• _WORK REQUEST_
The records below are to be copied exactly, with their pictures left out.

• _EXTRACTED INFORMATION_
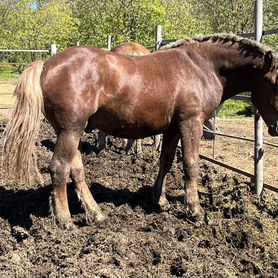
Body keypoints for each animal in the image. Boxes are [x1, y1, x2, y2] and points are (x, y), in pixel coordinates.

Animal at [2, 33, 278, 228]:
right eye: (275, 83)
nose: (276, 128)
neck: (201, 66)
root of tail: (47, 64)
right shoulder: (191, 123)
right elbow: (190, 165)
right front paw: (195, 210)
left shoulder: (172, 128)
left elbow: (166, 161)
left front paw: (160, 200)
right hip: (70, 131)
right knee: (59, 168)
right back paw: (65, 220)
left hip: (71, 132)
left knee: (76, 170)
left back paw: (96, 213)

• _FINISHED EXERCISE_
Body keypoints for each animal in the image. Boxes are [x1, y1, x2, y2] and points are (x, y), in pixel coordinates.

Animal at [2, 33, 278, 228]:
right eye: (275, 83)
nose: (276, 128)
neck: (201, 66)
root of tail: (47, 64)
right shoulder: (191, 123)
right elbow: (190, 165)
right front paw: (195, 210)
left shoulder: (172, 128)
left elbow: (166, 161)
left front paw: (160, 200)
right hip: (70, 131)
right knee: (59, 168)
right back paw: (65, 220)
left hip: (71, 132)
left knee: (76, 170)
left back paw: (96, 213)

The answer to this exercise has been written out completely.